PREBLE COUNTY — Preble County Juvenile Court would like to see a therapy dog program implemented, in order to help children and families who are anxious to make them feel calmer. Court staff have presented the program to the Preble County Commissioners, but the board wanted to do their own research on insurance before moving forward.
Juvenile Probation Officer Teresa Leyes would be the handler, utilizing her dog, Charlie Bear, who is already certified as a therapy dog.
Charlie Bear was living in a high-kill shelter and Leyes agreed to take him as a foster dog. She decided to keep Charlie Bear as her own dog after fostering him for awhile.
They believe Charlie Bear is two years old and Leyes has been his owner for a year and a half now. Leyes was told he is a Chiweenie, which is a Chihuahua and Dachshund mix. His name was “Buck” when Leyes started fostering him, but once she adopted him she changed it to “Charlie Bear.”
She decided to get him trained based on his temperament.
“He doesn’t meet a stranger, he likes everyone,” she said. “He’s been around my grandson and he is just wonderful.”
Charlie Bear graduated from DOGTORS University, where the handler and pet train and work together as a team. This is a 10-week program that touches on the following topics: animal behavior & communication, pet health, how, why, and where Animal Assisted Therapy (ATT) works, patient protection, teamwork, infection control, AAT use with specific medial conditions, working around other animals, and HIPAA.
Leyes had to pass a written test and Charlie Bear had to pass a temperament and obedience test. Charlie Bear had to go to a facility to see how he would interact with patients he could be serving in the future.
Charlie Bear is Leyes’ dog and she is responsible for all of his bills, including medical. If approved, Charlie Bear will not become a “county dog,” he will still be Leyes’ responsibility, she will just be using him for this program.
Juvenile Court got this idea from other courts who have implemented it and articles about the success of the programs.
“There’s been studies for years about what works and animal therapy really works with kids. Animals are what works the best,” Judge Jenifer Overmyer said. “This is to calm everybody down. This will give comfort and calm to the kids and families in general.”
Court Administrator Heather Morton added, “It’s also a reward for some of the kids in the office.”
If the program is approved, Charlie Bear will visit the courthouse on a case by case basis.
“I think, he will make [the kids] much more comfortable,” Overmyer said. “It is not going to work with every child. Some kids might be afraid of dogs, period. Obviously, we’ll talk with them before [bringing Charlie Bear in]. Whatever we can do to help the public feel comfortable, and that is what we’re hoping he’ll do.
“Bottom line is, it has worked other places and we thought we should try it. Teresa was willing to do it and we appreciate her initiative.”
Morton presented the program to the Preble County Commissioners on Dec. 16. Following, Commissioner Chris Day asked for additional information on insurance.
“They were supposed to check with CORSA, because there are other courts in the state that have this program that have told me it is covered under the county insurance and we wouldn’t have to do anything extra, because [Charlie Bear] is certified [as a therapy dog],” Morton said. “I haven’t heard what [Commissioner Day] or [Commission Clerk Kim Keller] found out.”

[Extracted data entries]
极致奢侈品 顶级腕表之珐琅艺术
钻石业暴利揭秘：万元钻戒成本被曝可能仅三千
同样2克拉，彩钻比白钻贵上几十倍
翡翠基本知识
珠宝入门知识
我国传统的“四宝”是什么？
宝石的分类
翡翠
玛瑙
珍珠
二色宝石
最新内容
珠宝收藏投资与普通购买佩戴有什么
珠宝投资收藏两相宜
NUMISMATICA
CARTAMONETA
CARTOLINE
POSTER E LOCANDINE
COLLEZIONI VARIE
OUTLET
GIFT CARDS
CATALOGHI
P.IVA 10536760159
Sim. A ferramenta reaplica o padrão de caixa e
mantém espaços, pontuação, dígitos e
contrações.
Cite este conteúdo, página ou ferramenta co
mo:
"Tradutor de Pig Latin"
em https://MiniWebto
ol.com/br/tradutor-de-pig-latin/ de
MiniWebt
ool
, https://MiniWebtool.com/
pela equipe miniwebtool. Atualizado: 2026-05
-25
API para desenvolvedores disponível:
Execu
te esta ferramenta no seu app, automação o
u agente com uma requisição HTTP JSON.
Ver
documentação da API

---

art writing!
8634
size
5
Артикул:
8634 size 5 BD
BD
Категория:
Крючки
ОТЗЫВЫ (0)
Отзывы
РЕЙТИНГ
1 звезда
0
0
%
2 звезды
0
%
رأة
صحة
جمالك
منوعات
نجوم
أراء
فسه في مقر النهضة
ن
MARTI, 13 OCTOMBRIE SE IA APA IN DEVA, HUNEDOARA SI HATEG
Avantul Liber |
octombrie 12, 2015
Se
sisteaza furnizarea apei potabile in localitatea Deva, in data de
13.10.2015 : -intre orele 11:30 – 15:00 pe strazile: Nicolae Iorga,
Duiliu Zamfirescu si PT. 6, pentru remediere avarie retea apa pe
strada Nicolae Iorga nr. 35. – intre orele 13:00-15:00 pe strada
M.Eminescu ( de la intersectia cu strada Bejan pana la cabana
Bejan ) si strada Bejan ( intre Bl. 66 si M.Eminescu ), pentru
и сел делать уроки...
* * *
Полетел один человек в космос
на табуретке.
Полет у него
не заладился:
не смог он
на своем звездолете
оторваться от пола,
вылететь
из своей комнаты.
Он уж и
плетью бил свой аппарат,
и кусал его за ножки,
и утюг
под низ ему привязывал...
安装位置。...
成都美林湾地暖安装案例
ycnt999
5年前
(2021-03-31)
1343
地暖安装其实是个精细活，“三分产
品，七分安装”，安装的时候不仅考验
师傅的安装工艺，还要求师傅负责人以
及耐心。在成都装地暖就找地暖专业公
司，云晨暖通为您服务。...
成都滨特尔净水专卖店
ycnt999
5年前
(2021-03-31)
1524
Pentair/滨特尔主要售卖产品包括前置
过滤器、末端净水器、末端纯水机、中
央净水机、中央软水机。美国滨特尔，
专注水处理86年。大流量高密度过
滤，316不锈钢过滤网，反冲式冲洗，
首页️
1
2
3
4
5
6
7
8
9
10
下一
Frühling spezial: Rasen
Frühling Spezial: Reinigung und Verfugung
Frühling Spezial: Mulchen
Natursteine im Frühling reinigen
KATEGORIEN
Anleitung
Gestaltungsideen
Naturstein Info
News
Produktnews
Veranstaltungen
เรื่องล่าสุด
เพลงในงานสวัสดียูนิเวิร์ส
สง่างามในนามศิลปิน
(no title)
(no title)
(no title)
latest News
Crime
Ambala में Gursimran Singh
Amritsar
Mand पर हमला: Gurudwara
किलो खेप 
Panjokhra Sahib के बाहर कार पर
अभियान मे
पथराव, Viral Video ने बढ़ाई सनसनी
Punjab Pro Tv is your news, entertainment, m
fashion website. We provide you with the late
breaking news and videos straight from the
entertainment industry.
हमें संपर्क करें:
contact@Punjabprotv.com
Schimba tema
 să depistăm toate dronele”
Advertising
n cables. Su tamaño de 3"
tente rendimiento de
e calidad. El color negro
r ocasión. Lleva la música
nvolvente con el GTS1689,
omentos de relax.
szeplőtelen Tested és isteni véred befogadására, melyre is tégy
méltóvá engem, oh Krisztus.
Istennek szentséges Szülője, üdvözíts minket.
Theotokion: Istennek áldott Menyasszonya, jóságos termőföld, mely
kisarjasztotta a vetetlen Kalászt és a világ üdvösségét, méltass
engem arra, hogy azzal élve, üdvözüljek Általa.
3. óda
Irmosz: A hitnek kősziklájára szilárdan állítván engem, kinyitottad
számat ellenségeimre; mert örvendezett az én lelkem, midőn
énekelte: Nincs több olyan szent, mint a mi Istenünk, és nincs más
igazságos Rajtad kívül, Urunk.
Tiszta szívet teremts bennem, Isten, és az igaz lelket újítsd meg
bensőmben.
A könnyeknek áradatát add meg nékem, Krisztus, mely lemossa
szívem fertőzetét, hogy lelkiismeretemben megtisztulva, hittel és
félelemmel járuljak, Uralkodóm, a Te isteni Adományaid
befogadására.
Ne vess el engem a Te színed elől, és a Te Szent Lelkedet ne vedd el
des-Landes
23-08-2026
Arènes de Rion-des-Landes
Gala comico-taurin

...

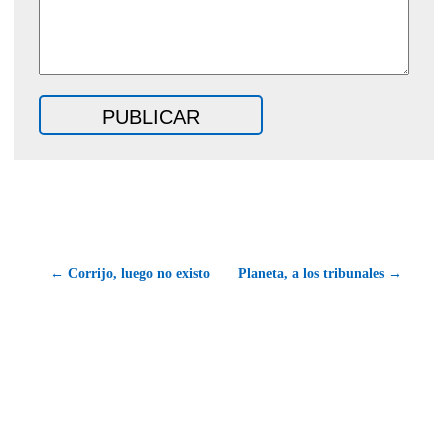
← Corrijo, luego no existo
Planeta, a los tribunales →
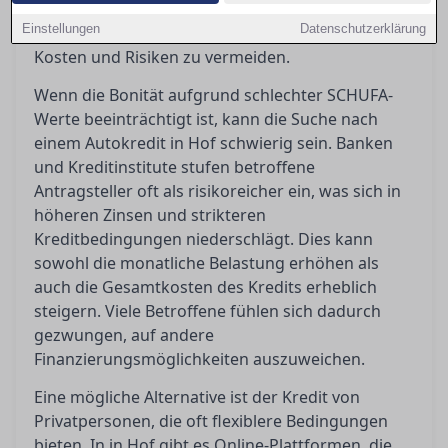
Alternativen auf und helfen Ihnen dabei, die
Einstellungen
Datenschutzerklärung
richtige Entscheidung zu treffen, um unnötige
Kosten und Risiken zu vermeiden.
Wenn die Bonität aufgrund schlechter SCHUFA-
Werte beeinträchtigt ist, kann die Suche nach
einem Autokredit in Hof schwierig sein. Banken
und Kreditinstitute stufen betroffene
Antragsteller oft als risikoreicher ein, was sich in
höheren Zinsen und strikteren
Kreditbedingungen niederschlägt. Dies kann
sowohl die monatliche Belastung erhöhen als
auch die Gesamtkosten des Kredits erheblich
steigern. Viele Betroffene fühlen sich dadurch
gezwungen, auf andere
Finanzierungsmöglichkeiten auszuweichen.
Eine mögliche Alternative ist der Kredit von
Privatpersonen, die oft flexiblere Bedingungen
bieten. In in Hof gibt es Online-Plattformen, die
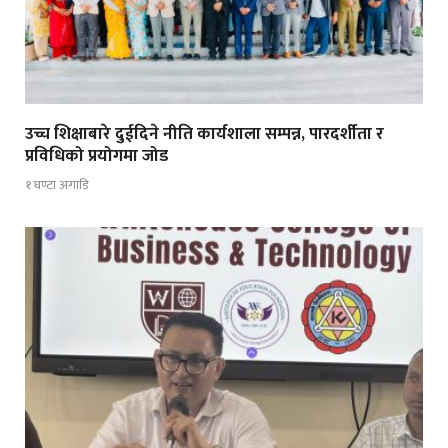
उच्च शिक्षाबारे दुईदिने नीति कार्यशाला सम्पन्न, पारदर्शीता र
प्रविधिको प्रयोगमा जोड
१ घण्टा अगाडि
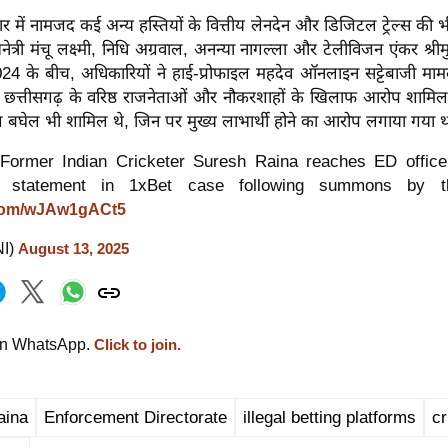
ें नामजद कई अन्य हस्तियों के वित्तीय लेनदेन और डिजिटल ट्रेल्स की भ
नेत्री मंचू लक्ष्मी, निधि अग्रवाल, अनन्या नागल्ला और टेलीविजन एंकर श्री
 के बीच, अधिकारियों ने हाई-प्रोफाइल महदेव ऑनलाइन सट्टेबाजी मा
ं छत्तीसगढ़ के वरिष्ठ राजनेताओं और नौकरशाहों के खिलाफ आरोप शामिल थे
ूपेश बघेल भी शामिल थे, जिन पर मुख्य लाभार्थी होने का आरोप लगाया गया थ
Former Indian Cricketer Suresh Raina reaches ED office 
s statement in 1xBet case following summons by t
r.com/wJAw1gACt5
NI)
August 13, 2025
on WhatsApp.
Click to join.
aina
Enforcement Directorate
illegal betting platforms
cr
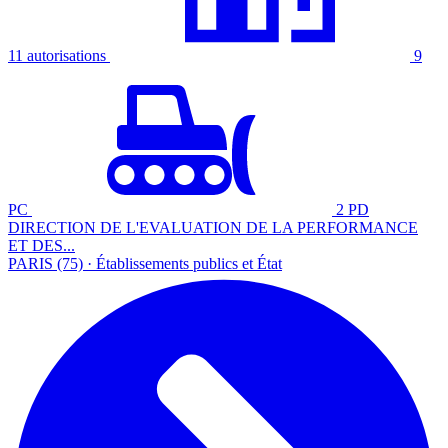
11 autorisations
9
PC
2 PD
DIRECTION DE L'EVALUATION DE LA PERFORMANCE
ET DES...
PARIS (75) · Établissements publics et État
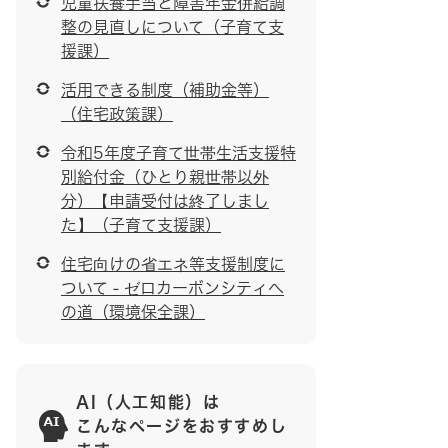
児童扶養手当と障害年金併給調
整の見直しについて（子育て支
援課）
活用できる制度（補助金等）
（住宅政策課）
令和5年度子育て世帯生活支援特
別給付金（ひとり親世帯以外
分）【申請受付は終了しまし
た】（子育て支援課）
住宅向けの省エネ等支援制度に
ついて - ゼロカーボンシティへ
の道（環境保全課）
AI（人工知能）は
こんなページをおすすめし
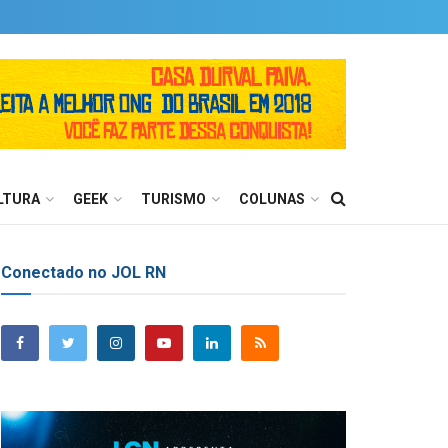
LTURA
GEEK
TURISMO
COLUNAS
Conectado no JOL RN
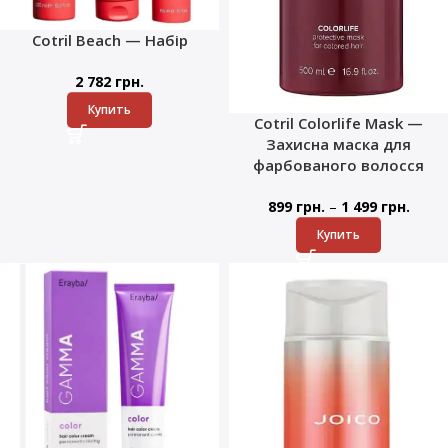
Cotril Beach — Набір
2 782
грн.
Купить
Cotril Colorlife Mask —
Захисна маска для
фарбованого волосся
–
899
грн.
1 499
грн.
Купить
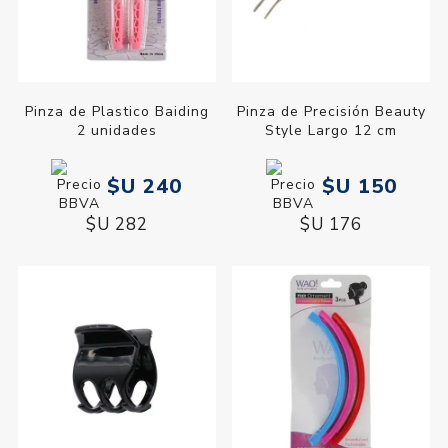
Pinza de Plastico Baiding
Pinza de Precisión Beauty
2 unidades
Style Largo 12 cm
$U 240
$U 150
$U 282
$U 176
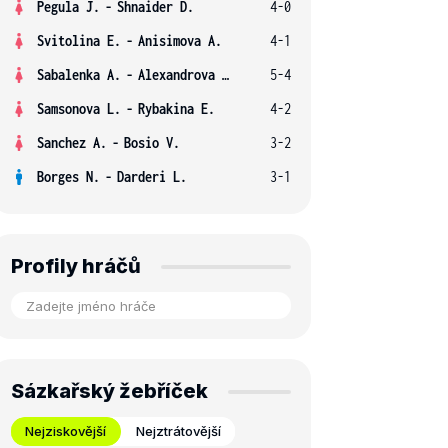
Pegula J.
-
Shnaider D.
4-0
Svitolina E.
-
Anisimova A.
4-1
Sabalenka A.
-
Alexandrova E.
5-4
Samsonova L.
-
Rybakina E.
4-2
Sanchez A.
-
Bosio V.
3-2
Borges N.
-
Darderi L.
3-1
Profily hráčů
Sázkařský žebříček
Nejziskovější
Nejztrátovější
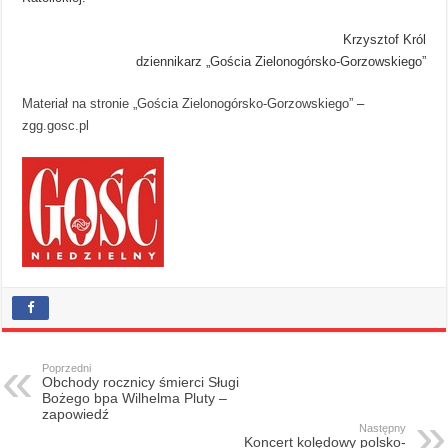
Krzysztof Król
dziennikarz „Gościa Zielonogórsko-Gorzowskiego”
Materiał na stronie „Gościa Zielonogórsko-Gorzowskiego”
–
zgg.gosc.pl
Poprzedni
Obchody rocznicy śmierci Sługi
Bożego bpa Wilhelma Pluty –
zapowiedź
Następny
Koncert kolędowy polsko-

**EXERCISE 1**
According to the therapy dog article, what mix of breeds was Leyes told Charlie Bear is?
**EXERCISE 2**
Rewrite the part of the therapy dog article that begins at the words "If the program" and stops after "information on insurance.", replacing "courthouse" with "court building".
The rows are not needed for any of the work here.

**RESPONSE AREA 1**
He is a Chiweenie, a Chihuahua and Dachshund mix.

**RESPONSE AREA 2**
If the program is approved, Charlie Bear will visit the court building on a case by case basis.
“I think, he will make [the kids] much more comfortable,” Overmyer said. “It is not going to work with every child. Some kids might be afraid of dogs, period. Obviously, we’ll talk with them before [bringing Charlie Bear in]. Whatever we can do to help the public feel comfortable, and that is what we’re hoping he’ll do.
“Bottom line is, it has worked other places and we thought we should try it. Teresa was willing to do it and we appreciate her initiative.”
Morton presented the program to the Preble County Commissioners on Dec. 16. Following, Commissioner Chris Day asked for additional information on insurance.